Chaque matin, Nicolas Beytout analyse l'actualité politique et nous livre son opinion. Ce mercredi, il s'intéresse aux problèmes régaliens tels que la sécurité que doit désormais affronter Emmanuel Macron.
Des heurts répétés à Dijon et des manifs qui tournent mal à Paris. Est-ce que le climat post-confinement est en train de dégénérer ?
Oui, même si, bien sûr, il faut préciser que ces violences n’ont rien à voir entre elles. À Dijon, c’est d’abord une affaire de communautés, de bandes rivales et de contrôle d’un territoire. À l’évidence, le confinement a fait monter les tensions, ne serait-ce qu’en privant, là comme ailleurs, les dealers de leur petit commerce crapuleux. Sur un autre front, le retour des manifs (plus de 200 ce mardi dans toute la France) a fait ressortir les casseurs, qui se sont abattus sur les cortèges un peu comme la vérole sur le bas-clergé. Ils ont retrouvé leur terrain d’affrontement favori avec la police. Ça avait commencé avec les manifs illégales du comité Traoré, devant le Palais de Justice de Paris puis à la République, et ça empiré hier en marge des rassemblements de blouses blanches qui manifestaient pour la défense de l’hôpital.
À nouveau, la police se retrouve en première ligne dans des opérations de maintien de l’ordre.
C’est un peu un cercle infernal, depuis deux ans : les Gilets jaunes, les manifestations du 1er mai et la prise de contrôle par des Black Blocs, les manifs à répétition lors de la réforme des retraites, c’est un cycle qui ne s’arrête pas, qui vient s’ajouter à la montée de la violence quotidienne et d’une délinquance "ordinaire". Et qui semble en partie échapper aux forces de l’ordre. Le signal d’alarme avait été tiré par Gérard Collomb, dans son mémorable discours d’adieu à son ministère, début octobre 2018 : parlant des quartiers difficiles, l’ex-ministre de l’Intérieur avait averti que "la loi du plus fort s’y impose, celle des narcotrafiquants, des islamistes radicaux, qui a pris la place de la République".
Et depuis ?
Depuis, rien n’a changé. C’est le gros point faible de la politique d’Emmanuel Macron. À la fois sur le plan des idées : c’est un sujet dont il parle peu. Et sur le plan des hommes : il y a un problème Castaner ; le ministre était déjà connu pour ses déclarations intempestives et ses nombreux rétropédalages. Mais le feuilleton de ces derniers jours laisse pantois. Sa notion de "soupçon avéré de racisme" dans la police, puis l’interdiction des prises d’étranglement ont été si vivement dénoncées par ses troupes qu’il a été obligé, piteusement, de reculer. Sans pour autant que ses relations avec la police n’en soient améliorées. Il y a un problème Castaner, et cela rejaillit sur le chef de l’État.

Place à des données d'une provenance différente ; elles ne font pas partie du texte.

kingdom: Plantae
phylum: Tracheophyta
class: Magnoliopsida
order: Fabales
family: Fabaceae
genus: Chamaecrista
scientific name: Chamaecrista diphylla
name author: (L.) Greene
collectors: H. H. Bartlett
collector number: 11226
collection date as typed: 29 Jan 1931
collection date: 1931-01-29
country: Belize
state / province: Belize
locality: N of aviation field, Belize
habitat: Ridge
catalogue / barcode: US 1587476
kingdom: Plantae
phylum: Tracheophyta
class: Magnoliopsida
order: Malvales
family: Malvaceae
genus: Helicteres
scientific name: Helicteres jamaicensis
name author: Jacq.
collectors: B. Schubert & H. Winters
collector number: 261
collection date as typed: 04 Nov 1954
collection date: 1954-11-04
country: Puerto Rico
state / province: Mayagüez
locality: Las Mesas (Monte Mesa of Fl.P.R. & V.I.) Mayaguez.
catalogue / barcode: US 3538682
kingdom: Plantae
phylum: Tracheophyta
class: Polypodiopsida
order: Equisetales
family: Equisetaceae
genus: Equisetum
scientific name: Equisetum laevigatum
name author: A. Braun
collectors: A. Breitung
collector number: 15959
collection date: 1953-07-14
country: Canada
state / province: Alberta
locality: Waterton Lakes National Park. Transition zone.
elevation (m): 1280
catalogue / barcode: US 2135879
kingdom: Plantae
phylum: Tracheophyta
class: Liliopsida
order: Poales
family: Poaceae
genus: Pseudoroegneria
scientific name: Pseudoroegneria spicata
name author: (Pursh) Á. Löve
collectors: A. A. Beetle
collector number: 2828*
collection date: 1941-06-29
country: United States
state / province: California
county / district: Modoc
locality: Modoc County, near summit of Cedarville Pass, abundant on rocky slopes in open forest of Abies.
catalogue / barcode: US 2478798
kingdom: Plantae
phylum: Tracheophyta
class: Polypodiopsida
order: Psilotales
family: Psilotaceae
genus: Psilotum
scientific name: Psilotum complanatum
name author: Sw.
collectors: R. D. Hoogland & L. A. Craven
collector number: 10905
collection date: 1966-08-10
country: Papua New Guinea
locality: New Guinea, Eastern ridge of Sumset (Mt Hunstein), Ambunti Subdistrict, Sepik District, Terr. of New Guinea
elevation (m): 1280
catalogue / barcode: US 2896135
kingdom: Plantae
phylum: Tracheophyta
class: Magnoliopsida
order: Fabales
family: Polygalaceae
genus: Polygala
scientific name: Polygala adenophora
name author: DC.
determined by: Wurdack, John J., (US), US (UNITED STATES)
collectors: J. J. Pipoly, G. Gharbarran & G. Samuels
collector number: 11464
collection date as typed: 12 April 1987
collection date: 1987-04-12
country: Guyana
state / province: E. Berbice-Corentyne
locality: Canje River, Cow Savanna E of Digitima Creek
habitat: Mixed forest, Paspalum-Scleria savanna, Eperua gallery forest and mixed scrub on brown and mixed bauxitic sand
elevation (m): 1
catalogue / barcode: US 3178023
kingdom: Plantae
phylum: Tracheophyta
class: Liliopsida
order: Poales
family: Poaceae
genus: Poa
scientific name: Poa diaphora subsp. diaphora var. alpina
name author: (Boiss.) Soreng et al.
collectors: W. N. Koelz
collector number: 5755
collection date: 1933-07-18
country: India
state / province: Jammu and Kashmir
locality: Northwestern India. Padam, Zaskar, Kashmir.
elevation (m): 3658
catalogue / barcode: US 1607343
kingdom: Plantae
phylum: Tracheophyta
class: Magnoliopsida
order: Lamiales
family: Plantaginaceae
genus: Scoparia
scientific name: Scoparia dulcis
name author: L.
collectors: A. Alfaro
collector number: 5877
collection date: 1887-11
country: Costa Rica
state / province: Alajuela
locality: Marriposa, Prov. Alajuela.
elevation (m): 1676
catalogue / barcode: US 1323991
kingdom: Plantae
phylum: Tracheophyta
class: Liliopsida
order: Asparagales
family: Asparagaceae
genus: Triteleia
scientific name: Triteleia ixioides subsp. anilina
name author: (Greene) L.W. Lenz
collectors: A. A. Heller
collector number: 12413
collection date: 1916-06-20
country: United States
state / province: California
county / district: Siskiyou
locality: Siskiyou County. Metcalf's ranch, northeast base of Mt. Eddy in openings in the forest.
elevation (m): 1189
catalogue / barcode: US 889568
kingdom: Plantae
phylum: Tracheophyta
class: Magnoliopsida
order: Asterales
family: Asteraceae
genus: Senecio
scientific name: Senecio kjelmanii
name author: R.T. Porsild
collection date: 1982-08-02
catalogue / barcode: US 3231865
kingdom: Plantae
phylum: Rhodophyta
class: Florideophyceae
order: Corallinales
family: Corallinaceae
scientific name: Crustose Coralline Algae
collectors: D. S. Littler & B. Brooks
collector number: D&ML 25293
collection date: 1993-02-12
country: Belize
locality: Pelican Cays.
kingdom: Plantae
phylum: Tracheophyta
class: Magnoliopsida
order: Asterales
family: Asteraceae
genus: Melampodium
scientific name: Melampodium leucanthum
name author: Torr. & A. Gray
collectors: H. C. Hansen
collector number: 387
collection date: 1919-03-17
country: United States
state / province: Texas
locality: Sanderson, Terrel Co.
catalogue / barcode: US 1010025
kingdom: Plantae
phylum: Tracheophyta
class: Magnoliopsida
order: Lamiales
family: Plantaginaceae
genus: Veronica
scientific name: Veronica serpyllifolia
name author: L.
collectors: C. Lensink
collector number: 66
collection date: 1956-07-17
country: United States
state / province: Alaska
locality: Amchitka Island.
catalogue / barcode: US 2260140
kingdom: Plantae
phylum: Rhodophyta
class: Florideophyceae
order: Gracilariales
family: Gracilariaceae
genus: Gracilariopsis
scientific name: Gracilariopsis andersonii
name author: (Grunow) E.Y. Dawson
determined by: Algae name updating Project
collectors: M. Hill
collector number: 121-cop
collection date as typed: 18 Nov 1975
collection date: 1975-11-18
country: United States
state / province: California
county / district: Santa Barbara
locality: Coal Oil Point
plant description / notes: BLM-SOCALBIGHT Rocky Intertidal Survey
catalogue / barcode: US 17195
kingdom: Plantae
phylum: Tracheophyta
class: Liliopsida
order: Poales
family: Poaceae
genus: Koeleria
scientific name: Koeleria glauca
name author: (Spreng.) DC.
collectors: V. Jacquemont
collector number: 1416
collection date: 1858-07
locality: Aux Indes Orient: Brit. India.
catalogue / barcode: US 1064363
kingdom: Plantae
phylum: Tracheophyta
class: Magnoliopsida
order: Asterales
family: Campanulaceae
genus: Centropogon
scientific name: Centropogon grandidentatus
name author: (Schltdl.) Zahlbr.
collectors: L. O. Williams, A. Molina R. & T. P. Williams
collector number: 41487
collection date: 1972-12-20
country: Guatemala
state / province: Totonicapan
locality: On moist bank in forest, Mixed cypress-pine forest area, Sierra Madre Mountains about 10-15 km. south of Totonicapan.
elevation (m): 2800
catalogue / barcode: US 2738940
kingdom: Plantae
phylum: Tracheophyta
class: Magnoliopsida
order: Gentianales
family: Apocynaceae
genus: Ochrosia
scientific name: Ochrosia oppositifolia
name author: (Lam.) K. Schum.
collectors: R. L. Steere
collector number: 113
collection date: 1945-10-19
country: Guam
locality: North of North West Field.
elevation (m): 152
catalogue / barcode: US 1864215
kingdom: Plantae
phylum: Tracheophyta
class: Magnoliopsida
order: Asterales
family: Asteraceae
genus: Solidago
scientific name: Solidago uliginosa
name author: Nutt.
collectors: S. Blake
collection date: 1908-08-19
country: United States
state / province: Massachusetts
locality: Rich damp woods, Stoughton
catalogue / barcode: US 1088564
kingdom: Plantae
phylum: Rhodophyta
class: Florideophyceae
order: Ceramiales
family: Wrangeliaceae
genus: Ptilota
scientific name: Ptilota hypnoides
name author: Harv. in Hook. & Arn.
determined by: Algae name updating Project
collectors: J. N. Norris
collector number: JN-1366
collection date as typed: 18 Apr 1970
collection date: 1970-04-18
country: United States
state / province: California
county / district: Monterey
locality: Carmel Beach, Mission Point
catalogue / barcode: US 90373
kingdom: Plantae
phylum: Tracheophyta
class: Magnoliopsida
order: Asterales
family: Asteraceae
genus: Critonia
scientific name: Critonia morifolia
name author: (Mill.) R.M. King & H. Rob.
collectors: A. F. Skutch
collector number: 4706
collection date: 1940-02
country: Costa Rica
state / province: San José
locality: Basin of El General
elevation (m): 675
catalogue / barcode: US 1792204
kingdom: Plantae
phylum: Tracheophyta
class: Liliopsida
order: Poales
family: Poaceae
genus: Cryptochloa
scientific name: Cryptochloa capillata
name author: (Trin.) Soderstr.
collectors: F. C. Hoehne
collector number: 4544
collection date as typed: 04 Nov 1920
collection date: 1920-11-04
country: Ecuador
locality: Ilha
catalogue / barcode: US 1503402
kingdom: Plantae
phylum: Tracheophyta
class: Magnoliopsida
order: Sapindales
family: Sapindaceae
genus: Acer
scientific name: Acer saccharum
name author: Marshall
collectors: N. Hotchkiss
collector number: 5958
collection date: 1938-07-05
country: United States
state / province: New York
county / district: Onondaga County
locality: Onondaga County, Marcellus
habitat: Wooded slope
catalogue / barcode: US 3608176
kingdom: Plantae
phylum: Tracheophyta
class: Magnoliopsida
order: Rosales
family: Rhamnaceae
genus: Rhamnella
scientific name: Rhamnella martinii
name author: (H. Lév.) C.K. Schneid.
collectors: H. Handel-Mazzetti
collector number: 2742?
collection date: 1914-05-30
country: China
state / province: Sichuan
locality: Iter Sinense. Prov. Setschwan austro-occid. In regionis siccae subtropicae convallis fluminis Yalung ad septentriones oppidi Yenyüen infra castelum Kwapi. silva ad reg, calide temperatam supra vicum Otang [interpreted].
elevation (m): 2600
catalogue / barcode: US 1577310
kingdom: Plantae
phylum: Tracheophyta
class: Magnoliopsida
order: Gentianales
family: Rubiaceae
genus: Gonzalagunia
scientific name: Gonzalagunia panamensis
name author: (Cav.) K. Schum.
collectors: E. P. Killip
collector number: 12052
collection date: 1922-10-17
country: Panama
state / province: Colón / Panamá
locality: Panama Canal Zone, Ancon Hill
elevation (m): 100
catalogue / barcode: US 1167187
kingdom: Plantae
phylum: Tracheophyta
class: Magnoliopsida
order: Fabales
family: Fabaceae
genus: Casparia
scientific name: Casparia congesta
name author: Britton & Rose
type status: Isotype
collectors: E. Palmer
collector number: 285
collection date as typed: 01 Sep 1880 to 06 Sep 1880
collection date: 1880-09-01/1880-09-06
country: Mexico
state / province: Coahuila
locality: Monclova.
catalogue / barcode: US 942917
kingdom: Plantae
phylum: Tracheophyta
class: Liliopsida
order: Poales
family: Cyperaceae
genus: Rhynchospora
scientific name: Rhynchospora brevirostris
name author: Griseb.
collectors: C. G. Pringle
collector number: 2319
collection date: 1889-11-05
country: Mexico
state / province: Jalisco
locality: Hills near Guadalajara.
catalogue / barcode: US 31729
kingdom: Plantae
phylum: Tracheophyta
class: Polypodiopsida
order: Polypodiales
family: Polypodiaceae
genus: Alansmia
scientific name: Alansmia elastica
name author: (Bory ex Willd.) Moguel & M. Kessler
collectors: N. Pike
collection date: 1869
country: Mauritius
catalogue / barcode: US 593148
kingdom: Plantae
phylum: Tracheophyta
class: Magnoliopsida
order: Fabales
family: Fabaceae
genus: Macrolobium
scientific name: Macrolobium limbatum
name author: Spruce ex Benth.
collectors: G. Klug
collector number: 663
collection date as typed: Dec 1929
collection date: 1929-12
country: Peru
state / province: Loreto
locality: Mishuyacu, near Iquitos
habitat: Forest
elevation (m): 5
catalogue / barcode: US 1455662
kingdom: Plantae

Est-ce que le Président n’attend pas le remaniement, en juillet, pour trancher la question ?
Si, c’est vraisemblable. Et si cela permet à son prochain gouvernement de rétablir la confiance avec les forces de l’ordre, alors ce sera une étape importante dans le rétablissement du lien avec elles. Mais ça ne suffira pas au chef de l’État pour se prévaloir d’un véritable bilan en la matière. Or, c’est pour une grande partie de son électorat, un point sensible. Et c’est le seul créneau sur lequel la droite, réputée plus crédible sur les sujets régaliens, peut l’attaquer efficacement. Elle ne s’en privera pas.